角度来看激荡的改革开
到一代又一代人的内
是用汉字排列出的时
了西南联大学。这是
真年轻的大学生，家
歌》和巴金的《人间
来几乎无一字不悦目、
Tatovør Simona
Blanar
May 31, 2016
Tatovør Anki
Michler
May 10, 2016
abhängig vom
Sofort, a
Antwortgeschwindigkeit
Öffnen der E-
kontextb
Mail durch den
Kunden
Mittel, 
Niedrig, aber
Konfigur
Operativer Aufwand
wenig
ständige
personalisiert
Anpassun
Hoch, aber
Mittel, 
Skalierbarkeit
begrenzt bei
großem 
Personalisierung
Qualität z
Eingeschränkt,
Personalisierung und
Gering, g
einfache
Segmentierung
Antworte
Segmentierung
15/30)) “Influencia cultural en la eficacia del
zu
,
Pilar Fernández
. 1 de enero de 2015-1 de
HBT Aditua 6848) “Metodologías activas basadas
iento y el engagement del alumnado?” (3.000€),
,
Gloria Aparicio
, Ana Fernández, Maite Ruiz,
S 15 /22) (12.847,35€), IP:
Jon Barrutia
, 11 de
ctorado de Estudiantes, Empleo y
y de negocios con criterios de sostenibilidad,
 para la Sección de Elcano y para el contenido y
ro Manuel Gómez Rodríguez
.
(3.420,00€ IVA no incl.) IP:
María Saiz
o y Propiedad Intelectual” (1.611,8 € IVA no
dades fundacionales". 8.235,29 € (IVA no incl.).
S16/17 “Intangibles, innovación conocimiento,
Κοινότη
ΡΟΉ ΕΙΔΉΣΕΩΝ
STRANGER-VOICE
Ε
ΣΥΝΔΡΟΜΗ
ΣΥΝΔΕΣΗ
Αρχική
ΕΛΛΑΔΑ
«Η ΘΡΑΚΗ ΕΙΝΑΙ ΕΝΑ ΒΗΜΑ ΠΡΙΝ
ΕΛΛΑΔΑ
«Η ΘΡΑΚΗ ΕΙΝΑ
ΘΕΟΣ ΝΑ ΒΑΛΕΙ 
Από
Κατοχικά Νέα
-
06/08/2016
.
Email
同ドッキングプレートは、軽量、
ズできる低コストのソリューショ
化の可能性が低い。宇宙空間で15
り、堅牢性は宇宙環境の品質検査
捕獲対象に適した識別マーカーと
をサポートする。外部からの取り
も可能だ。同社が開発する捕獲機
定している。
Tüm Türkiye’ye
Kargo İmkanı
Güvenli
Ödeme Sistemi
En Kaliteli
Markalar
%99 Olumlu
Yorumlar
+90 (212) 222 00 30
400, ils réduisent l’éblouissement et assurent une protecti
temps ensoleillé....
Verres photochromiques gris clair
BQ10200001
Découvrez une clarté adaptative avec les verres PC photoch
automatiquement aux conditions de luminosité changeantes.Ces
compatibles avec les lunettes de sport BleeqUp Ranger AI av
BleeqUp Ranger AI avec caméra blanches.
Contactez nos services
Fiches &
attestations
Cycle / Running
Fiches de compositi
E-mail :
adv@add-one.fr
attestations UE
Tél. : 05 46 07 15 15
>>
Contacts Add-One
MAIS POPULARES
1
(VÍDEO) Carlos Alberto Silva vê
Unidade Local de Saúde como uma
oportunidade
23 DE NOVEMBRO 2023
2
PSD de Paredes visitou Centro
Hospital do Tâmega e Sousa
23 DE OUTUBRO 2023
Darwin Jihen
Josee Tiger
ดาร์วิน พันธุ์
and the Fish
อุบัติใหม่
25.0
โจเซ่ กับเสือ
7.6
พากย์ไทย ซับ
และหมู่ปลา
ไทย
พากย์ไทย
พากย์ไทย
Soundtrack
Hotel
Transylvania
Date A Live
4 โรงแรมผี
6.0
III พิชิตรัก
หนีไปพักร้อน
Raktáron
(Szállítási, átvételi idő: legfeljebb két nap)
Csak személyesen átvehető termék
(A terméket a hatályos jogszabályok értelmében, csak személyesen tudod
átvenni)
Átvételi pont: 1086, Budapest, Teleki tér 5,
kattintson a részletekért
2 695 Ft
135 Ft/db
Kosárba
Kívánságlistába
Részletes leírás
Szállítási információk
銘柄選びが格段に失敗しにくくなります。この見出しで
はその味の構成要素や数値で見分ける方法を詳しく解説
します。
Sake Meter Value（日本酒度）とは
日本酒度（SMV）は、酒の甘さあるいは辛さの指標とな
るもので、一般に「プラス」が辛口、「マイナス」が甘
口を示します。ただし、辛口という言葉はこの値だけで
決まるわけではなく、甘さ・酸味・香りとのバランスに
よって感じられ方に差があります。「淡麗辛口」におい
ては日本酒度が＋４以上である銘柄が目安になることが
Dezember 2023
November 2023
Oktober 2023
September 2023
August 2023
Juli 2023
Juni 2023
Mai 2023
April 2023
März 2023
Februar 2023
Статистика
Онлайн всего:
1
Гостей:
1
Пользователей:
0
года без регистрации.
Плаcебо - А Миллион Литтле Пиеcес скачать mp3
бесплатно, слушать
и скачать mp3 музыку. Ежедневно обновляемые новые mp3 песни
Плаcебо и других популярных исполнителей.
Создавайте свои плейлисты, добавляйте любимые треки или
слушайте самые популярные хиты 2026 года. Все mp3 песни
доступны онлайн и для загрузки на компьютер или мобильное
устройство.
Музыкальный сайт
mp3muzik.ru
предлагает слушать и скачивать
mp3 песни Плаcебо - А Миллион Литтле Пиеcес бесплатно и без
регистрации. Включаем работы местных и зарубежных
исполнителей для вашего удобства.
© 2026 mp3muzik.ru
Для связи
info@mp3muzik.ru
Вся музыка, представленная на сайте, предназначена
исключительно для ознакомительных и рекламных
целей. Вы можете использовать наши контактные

> **TASK PROMPT**
Each record is to be repeated word for word, with none skipped.

> **TASK RESULT**
角度来看激荡的改革开
到一代又一代人的内
是用汉字排列出的时
了西南联大学。这是
真年轻的大学生，家
歌》和巴金的《人间
来几乎无一字不悦目、
Tatovør Simona
Blanar
May 31, 2016
Tatovør Anki
Michler
May 10, 2016
abhängig vom
Sofort, a
Antwortgeschwindigkeit
Öffnen der E-
kontextb
Mail durch den
Kunden
Mittel, 
Niedrig, aber
Konfigur
Operativer Aufwand
wenig
ständige
personalisiert
Anpassun
Hoch, aber
Mittel, 
Skalierbarkeit
begrenzt bei
großem 
Personalisierung
Qualität z
Eingeschränkt,
Personalisierung und
Gering, g
einfache
Segmentierung
Antworte
Segmentierung
15/30)) “Influencia cultural en la eficacia del
zu
,
Pilar Fernández
. 1 de enero de 2015-1 de
HBT Aditua 6848) “Metodologías activas basadas
iento y el engagement del alumnado?” (3.000€),
,
Gloria Aparicio
, Ana Fernández, Maite Ruiz,
S 15 /22) (12.847,35€), IP:
Jon Barrutia
, 11 de
ctorado de Estudiantes, Empleo y
y de negocios con criterios de sostenibilidad,
 para la Sección de Elcano y para el contenido y
ro Manuel Gómez Rodríguez
.
(3.420,00€ IVA no incl.) IP:
María Saiz
o y Propiedad Intelectual” (1.611,8 € IVA no
dades fundacionales". 8.235,29 € (IVA no incl.).
S16/17 “Intangibles, innovación conocimiento,
Κοινότη
ΡΟΉ ΕΙΔΉΣΕΩΝ
STRANGER-VOICE
Ε
ΣΥΝΔΡΟΜΗ
ΣΥΝΔΕΣΗ
Αρχική
ΕΛΛΑΔΑ
«Η ΘΡΑΚΗ ΕΙΝΑΙ ΕΝΑ ΒΗΜΑ ΠΡΙΝ
ΕΛΛΑΔΑ
«Η ΘΡΑΚΗ ΕΙΝΑ
ΘΕΟΣ ΝΑ ΒΑΛΕΙ 
Από
Κατοχικά Νέα
-
06/08/2016
.
Email
同ドッキングプレートは、軽量、
ズできる低コストのソリューショ
化の可能性が低い。宇宙空間で15
り、堅牢性は宇宙環境の品質検査
捕獲対象に適した識別マーカーと
をサポートする。外部からの取り
も可能だ。同社が開発する捕獲機
定している。
Tüm Türkiye’ye
Kargo İmkanı
Güvenli
Ödeme Sistemi
En Kaliteli
Markalar
%99 Olumlu
Yorumlar
+90 (212) 222 00 30
400, ils réduisent l’éblouissement et assurent une protecti
temps ensoleillé....
Verres photochromiques gris clair
BQ10200001
Découvrez une clarté adaptative avec les verres PC photoch
automatiquement aux conditions de luminosité changeantes.Ces
compatibles avec les lunettes de sport BleeqUp Ranger AI av
BleeqUp Ranger AI avec caméra blanches.
Contactez nos services
Fiches &
attestations
Cycle / Running
Fiches de compositi
E-mail :
adv@add-one.fr
attestations UE
Tél. : 05 46 07 15 15
>>
Contacts Add-One
MAIS POPULARES
1
(VÍDEO) Carlos Alberto Silva vê
Unidade Local de Saúde como uma
oportunidade
23 DE NOVEMBRO 2023
2
PSD de Paredes visitou Centro
Hospital do Tâmega e Sousa
23 DE OUTUBRO 2023
Darwin Jihen
Josee Tiger
ดาร์วิน พันธุ์
and the Fish
อุบัติใหม่
25.0
โจเซ่ กับเสือ
7.6
พากย์ไทย ซับ
และหมู่ปลา
ไทย
พากย์ไทย
พากย์ไทย
Soundtrack
Hotel
Transylvania
Date A Live
4 โรงแรมผี
6.0
III พิชิตรัก
หนีไปพักร้อน
Raktáron
(Szállítási, átvételi idő: legfeljebb két nap)
Csak személyesen átvehető termék
(A terméket a hatályos jogszabályok értelmében, csak személyesen tudod
átvenni)
Átvételi pont: 1086, Budapest, Teleki tér 5,
kattintson a részletekért
2 695 Ft
135 Ft/db
Kosárba
Kívánságlistába
Részletes leírás
Szállítási információk
銘柄選びが格段に失敗しにくくなります。この見出しで
はその味の構成要素や数値で見分ける方法を詳しく解説
します。
Sake Meter Value（日本酒度）とは
日本酒度（SMV）は、酒の甘さあるいは辛さの指標とな
るもので、一般に「プラス」が辛口、「マイナス」が甘
口を示します。ただし、辛口という言葉はこの値だけで
決まるわけではなく、甘さ・酸味・香りとのバランスに
よって感じられ方に差があります。「淡麗辛口」におい
ては日本酒度が＋４以上である銘柄が目安になることが
Dezember 2023
November 2023
Oktober 2023
September 2023
August 2023
Juli 2023
Juni 2023
Mai 2023
April 2023
März 2023
Februar 2023
Статистика
Онлайн всего:
1
Гостей:
1
Пользователей:
0
года без регистрации.
Плаcебо - А Миллион Литтле Пиеcес скачать mp3
бесплатно, слушать
и скачать mp3 музыку. Ежедневно обновляемые новые mp3 песни
Плаcебо и других популярных исполнителей.
Создавайте свои плейлисты, добавляйте любимые треки или
слушайте самые популярные хиты 2026 года. Все mp3 песни
доступны онлайн и для загрузки на компьютер или мобильное
устройство.
Музыкальный сайт
mp3muzik.ru
предлагает слушать и скачивать
mp3 песни Плаcебо - А Миллион Литтле Пиеcес бесплатно и без
регистрации. Включаем работы местных и зарубежных
исполнителей для вашего удобства.
© 2026 mp3muzik.ru
Для связи
info@mp3muzik.ru
Вся музыка, представленная на сайте, предназначена
исключительно для ознакомительных и рекламных
целей. Вы можете использовать наши контактные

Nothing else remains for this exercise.